Through his rustic genre scenes and landscapes, Henry Herbert La Thangue became a leading exponent of the British approach to Impressionism at the turn of the century. H H La Thangue was the son of a clerk in the General Register Office, who was of French Huguenot descent. He was born at 4 St John’s Grove, Croydon, on 19 January 1859, and educated at Dulwich College, where his contemporaries included the future painters, Alexander Stanhope Forbes and Frederick Goodall. He studied at Lambeth School of Art and then the Royal Academy Schools, where he won a gold medal and a travelling scholarship. His first exhibits appeared at the Society of British Artists (from 1877) and the Royal Academy (from 1878).
With the additional help of a letter of introduction from Frederic Leighton, the President of the Royal Academy, La Thangue went to Paris in 1880 to study under Jean-Léon Gérôme at the Ecole des Beaux-Arts.
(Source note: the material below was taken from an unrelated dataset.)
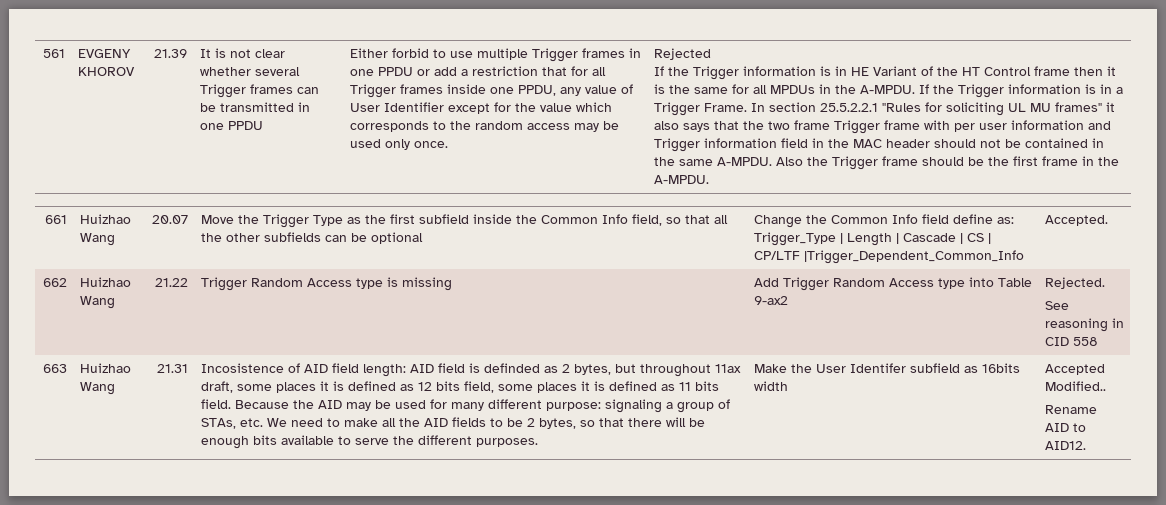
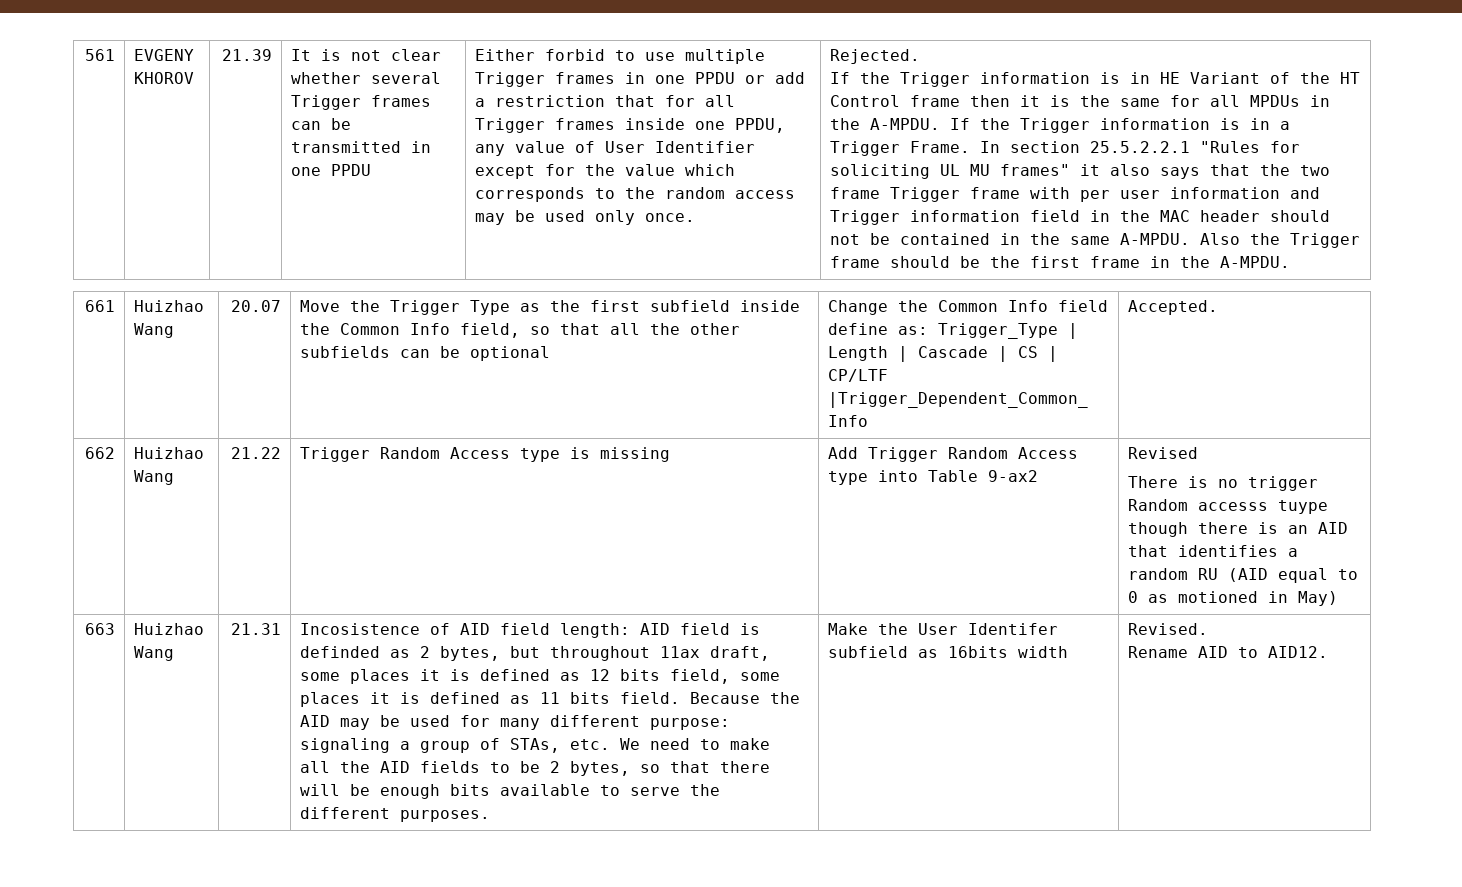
[653,48,711,60] Rejected -> [830,49,921,64] Rejected.
[1044,277,1105,289] [1044,301,1069,310] [1044,318,1124,332] [1044,337,1098,346] Rejected. // See reasoning in CID 558 -> [1128,447,1199,459] [1128,476,1319,491] [1128,499,1329,514] [1128,522,1349,537] [1128,545,1299,557] [1128,568,1359,583] [1128,591,1339,606] Revised // There is no trigger Random accesss tuype though there is an AID that identifies a random RU (AID equal to 0 as motioned in May)
[1044,364,1105,375] [1044,381,1106,391] Accepted Modified.. -> [1128,623,1209,635] Revised.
While in France, he spent his summers working with Stanhope Forbes on the Brittany coast (1881-83), and with James Harvard Thomas in the Rhône Valley (1883).
During this period, he fell under the influence of Jules Bastien-Lepage and other plein-air naturalists. As a result, he developed a technique using square brushstrokes of bright opaque colour, which was revealed in the works that he exhibited at the Paris Salon (from 1881), the Grosvenor Gallery (from 1882) and the Institute of Painters in Oil Colours (a member from its inaugural year in 1883).
On his return to England in 1884, La Thangue settled in South Walsham, Norfolk, and painted scenes of Fenland life. Two years later, he became a founder member of the New English Art Club, and campaigned for it to develop as a progressive rival to the Royal Academy. However, he failed to convince the more conservative members, and so resigned. He had more success in Bradford, where the mill owners became his principal patrons and the Arcadian Art Club elected him its President.
Following his move to Bosham, near Chichester, in Sussex, in 1891, La Thangue began to exhibit regularly again at the Royal Academy. (He would be elected an Associate in 1898 and an Academician in 1913.) Late in the decade, he moved again, to Graffham, near Petworth, but, from the turn of the century, was drawn increasingly to the Mediterranean. From a base in the village of Bormes-les-Mimosas, he explored and painted in Provence, Liguria, Lombardy and Spain. His first solo show – of landscapes, at the Leicester Galleries, in 1914 – was a critical success, receiving the praise of Walter Sickert, among others.
Living at Runcton, near Chichester, from the mid 1920s, La Thangue died at 20 Wimpole Street, Marylebone, London, on 21 December 1929.
His work is represented in numerous public collections, including Aberdeen Art Gallery & Museums; and the Art Gallery of New South Wales (Sydney).